Blockchain’s third major feature is a result of the first two, as redundancy and security together offer cannabis researchers incredible transparency. Prohibition once made it difficult to share information, forcing researchers to rely on unreliable data and hearsay; nowadays, blockchain makes it easy to compare notes, as the information is both automatically shared and duplicated to other systems and can be relied upon for accuracy down to the most minute detail. Professionals working on the same project can guarantee that everyone is on the same page, making collaboration much faster and more dependable, even across multiple facilities.

Blockchain in Adjacent Industries

As perfect a tool as blockchain is to accelerate and refine medical cannabis research, its adoption by adjacent industries will further enhance scientific efficiency. For example, the creation of electronic medical records (EMRs) has long been a goal within the research community, held back by a lack of security, standardization, and transparency — which are all features that blockchain can provide. Alternate Health is already using blockchain to create an EMR database tailored specifically to medicinal cannabis, which will allow researchers to ethically access a secure collection of patient records, dramatically reducing the time it takes to populate trials with both data and test subjects.

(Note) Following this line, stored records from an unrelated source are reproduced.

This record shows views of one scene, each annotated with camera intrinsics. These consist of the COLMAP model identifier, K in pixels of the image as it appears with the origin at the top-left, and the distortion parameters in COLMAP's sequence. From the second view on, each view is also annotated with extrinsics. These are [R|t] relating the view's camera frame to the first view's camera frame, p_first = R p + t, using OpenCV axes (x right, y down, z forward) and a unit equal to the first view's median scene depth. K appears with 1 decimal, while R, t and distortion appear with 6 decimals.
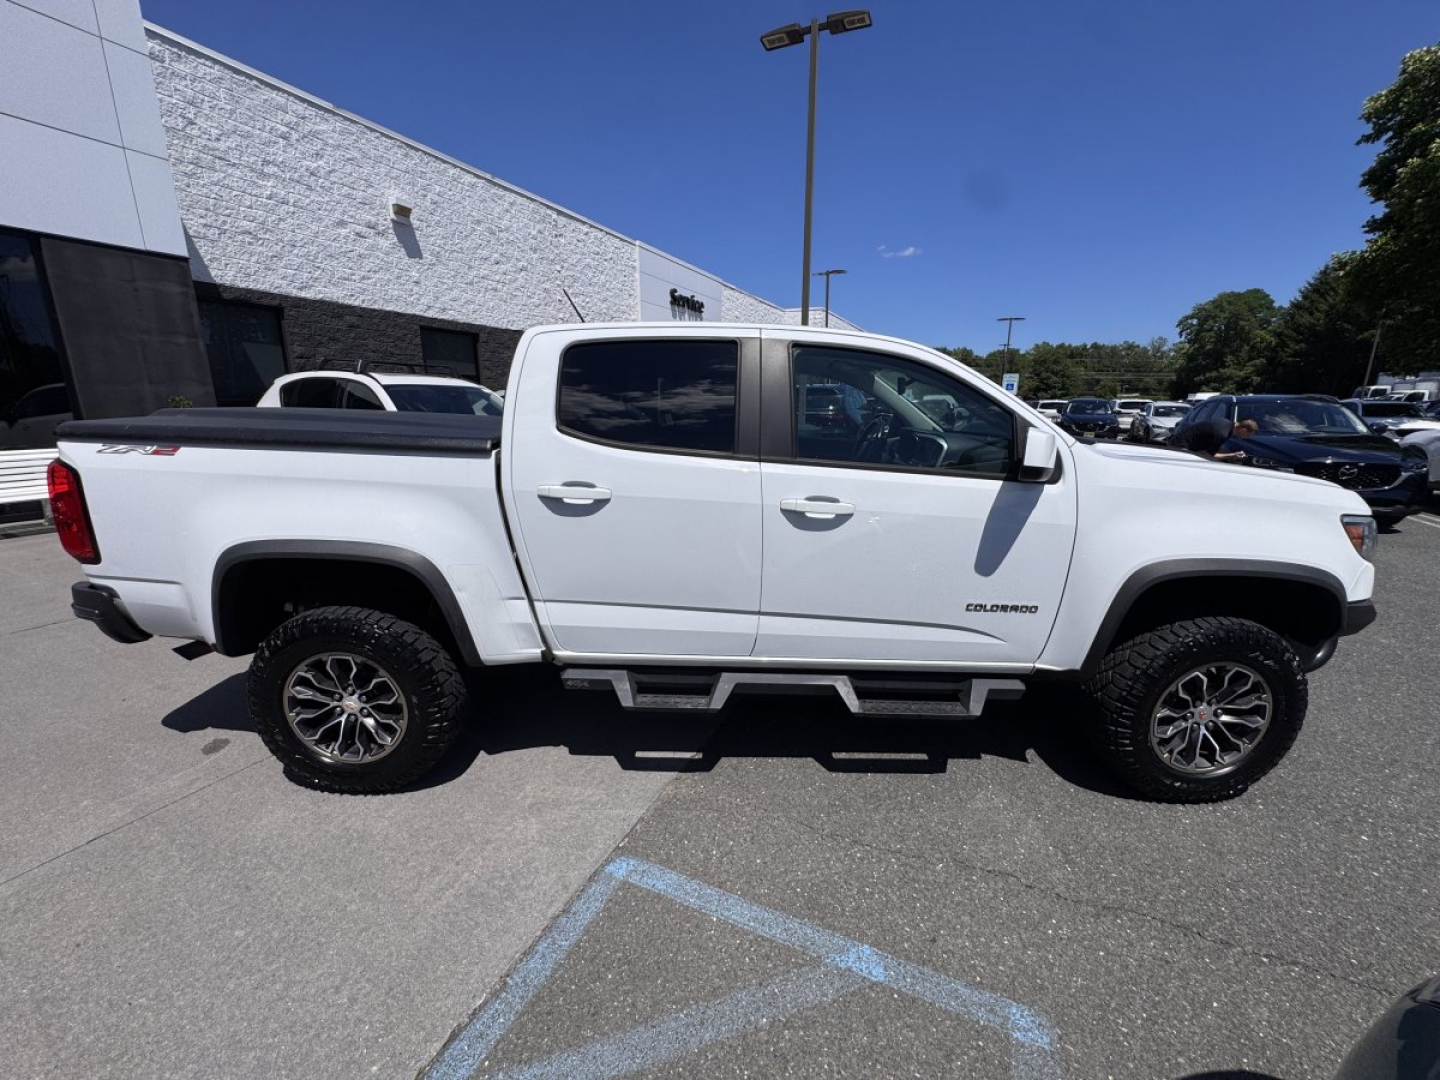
lens RADIAL K [[575.4, 0, 718.8], [0, 575.4, 542.8], [0, 0, 1]] dist [-0.004300, 0.000562]
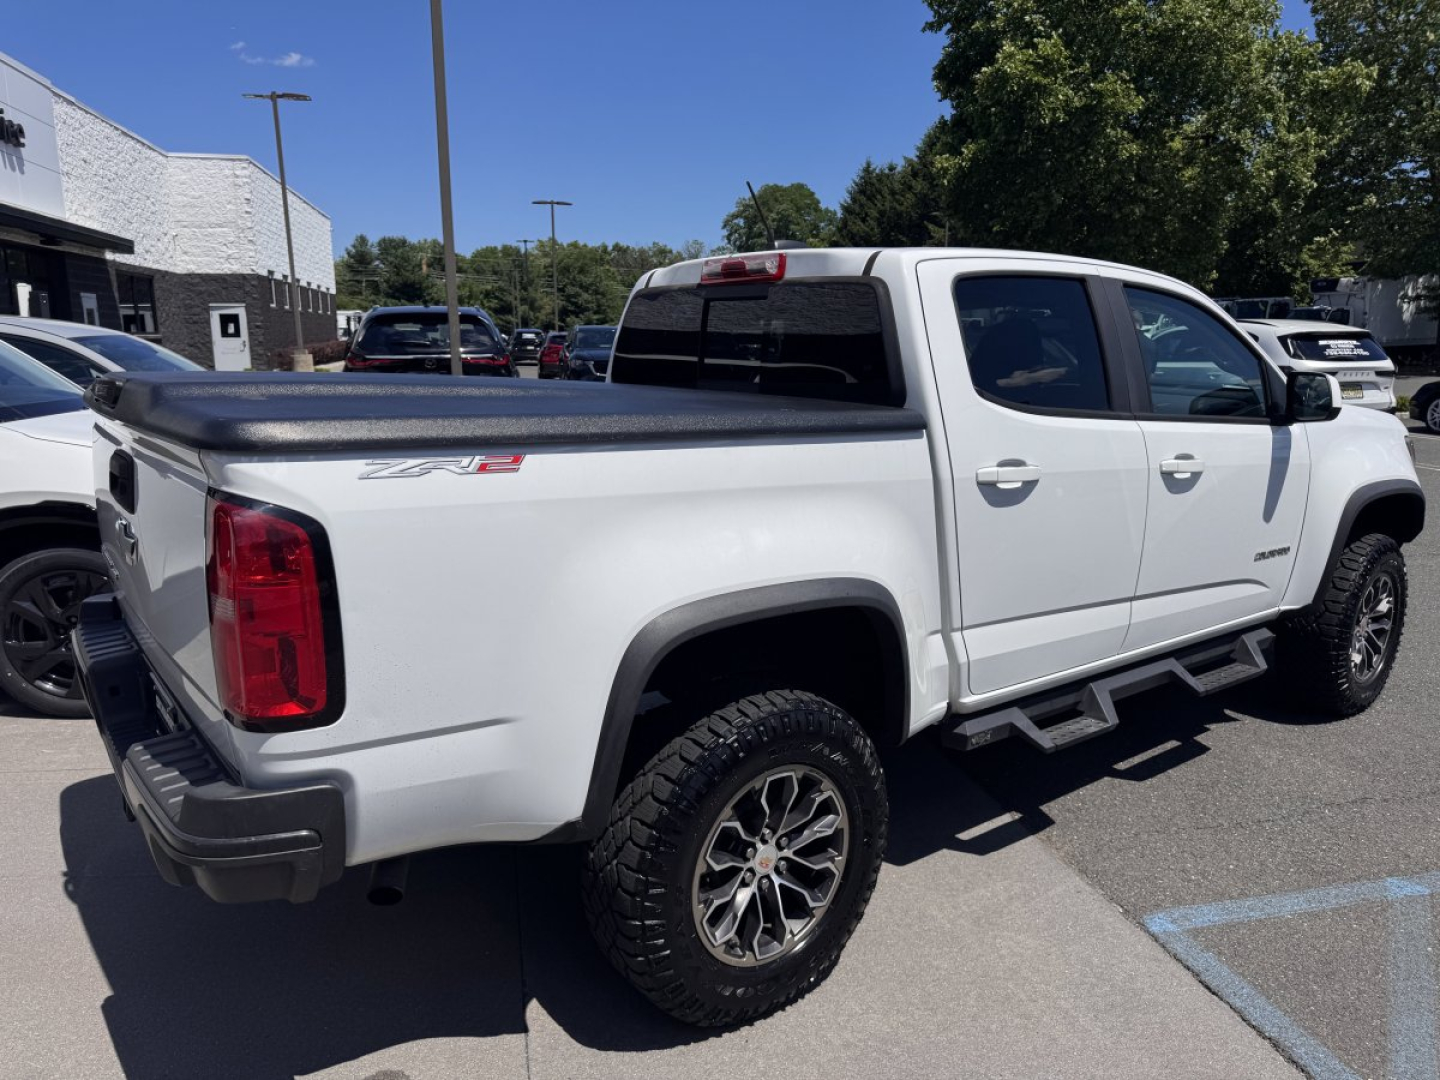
lens RADIAL K [[1024.0, 0, 715.5], [0, 1024.0, 534.1], [0, 0, 1]] dist [0.053739, -0.059087]
pose [[0.789896, -0.122214, 0.600939, -1.281384], [0.149411, 0.988764, 0.004695, -0.067881], [-0.594761, 0.086078, 0.799281, 0.139148]]
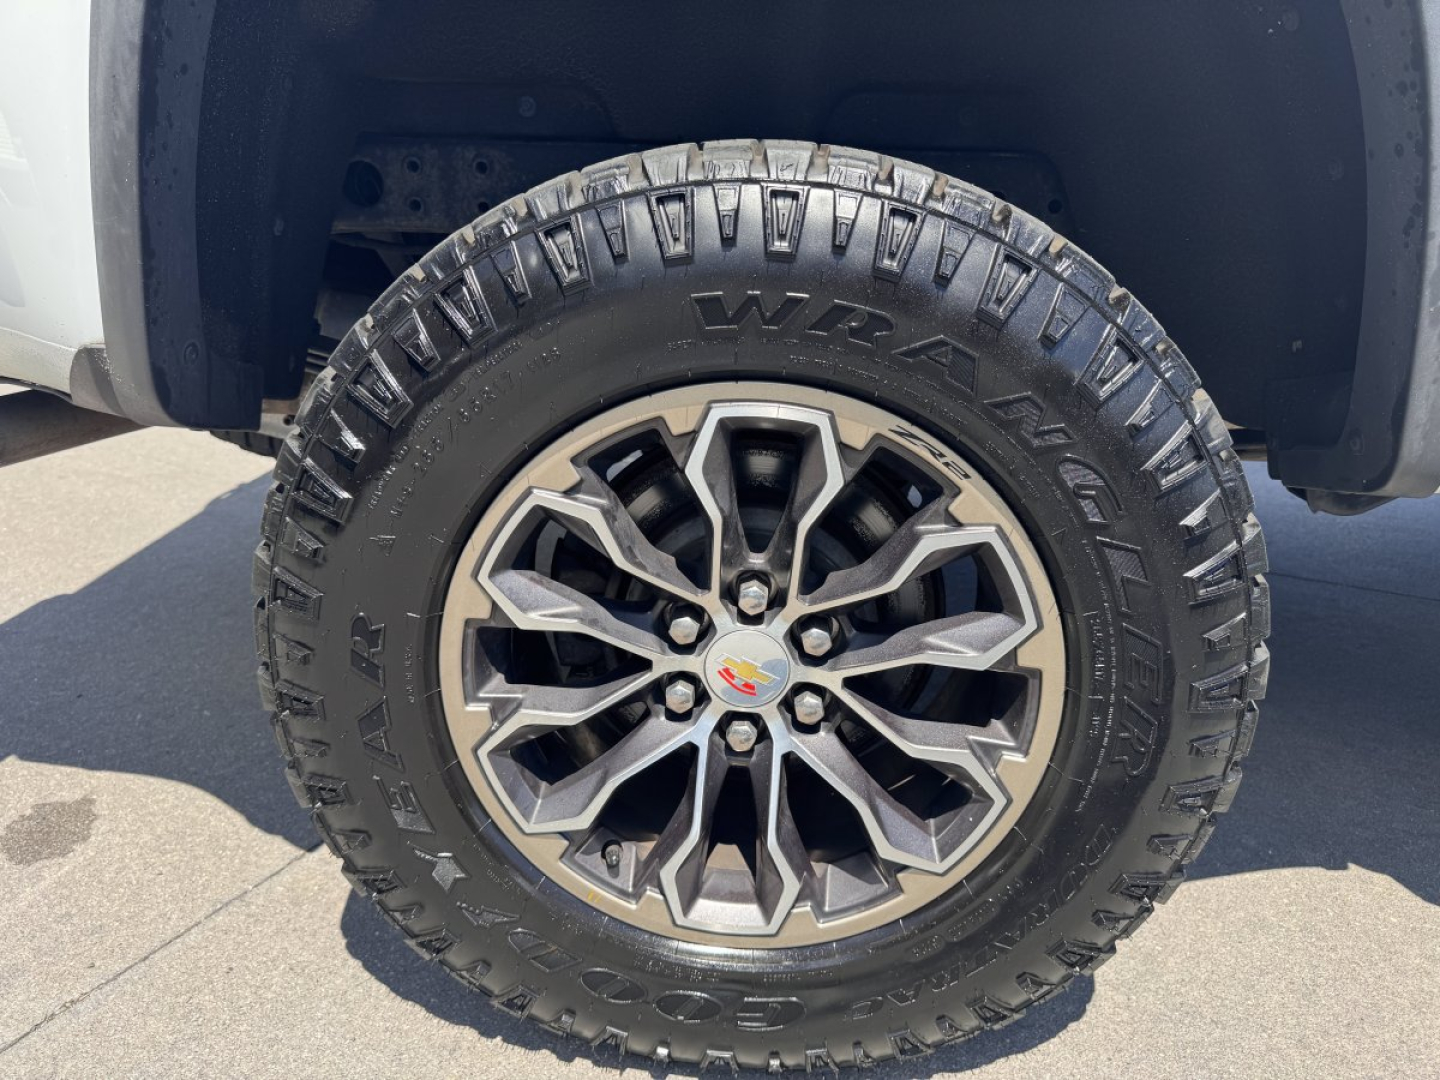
lens RADIAL K [[1024.0, 0, 715.5], [0, 1024.0, 534.1], [0, 0, 1]] dist [0.053739, -0.059087]
pose [[0.998427, 0.017086, -0.053395, -0.629205], [-0.012699, 0.996596, 0.081459, 0.202770], [0.054605, -0.080653, 0.995245, 0.634769]]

Blockchain will also soon be adopted by the cannabis distribution and sales industries, allowing scientists to track products from farm to consumer much more accurately, even as such transactions remain illegal under the United States federal government.

A Convincing Argument

In the race for revolutionary cannabis research, blockchain really is the killer app. No other means of tracking information offers the same sort of continuity matched with security and transparency of data. So much time that researchers used to spend double- and triple-checking their work can now be spent performing experiments and logging results. No other ledger is copied and distributed across so many systems, making research easy to standardize and validate by all teams at once and ensuring that no changes are made without proper supervision and no mistakes that could cost weeks or even months of man-hours slip through the cracks. Blockchain will allow scientists to quickly make the key discoveries that enshrine cannabis among the other great medicinal plants that have so improved human wellness throughout our history.

Robert Galarza

Robert Galarza is Chief Executive Officer of TruTrace Technologies, developer of the first integrated blockchain platform that registers and tracks intellectual property from genome to sale for the cannabis industry.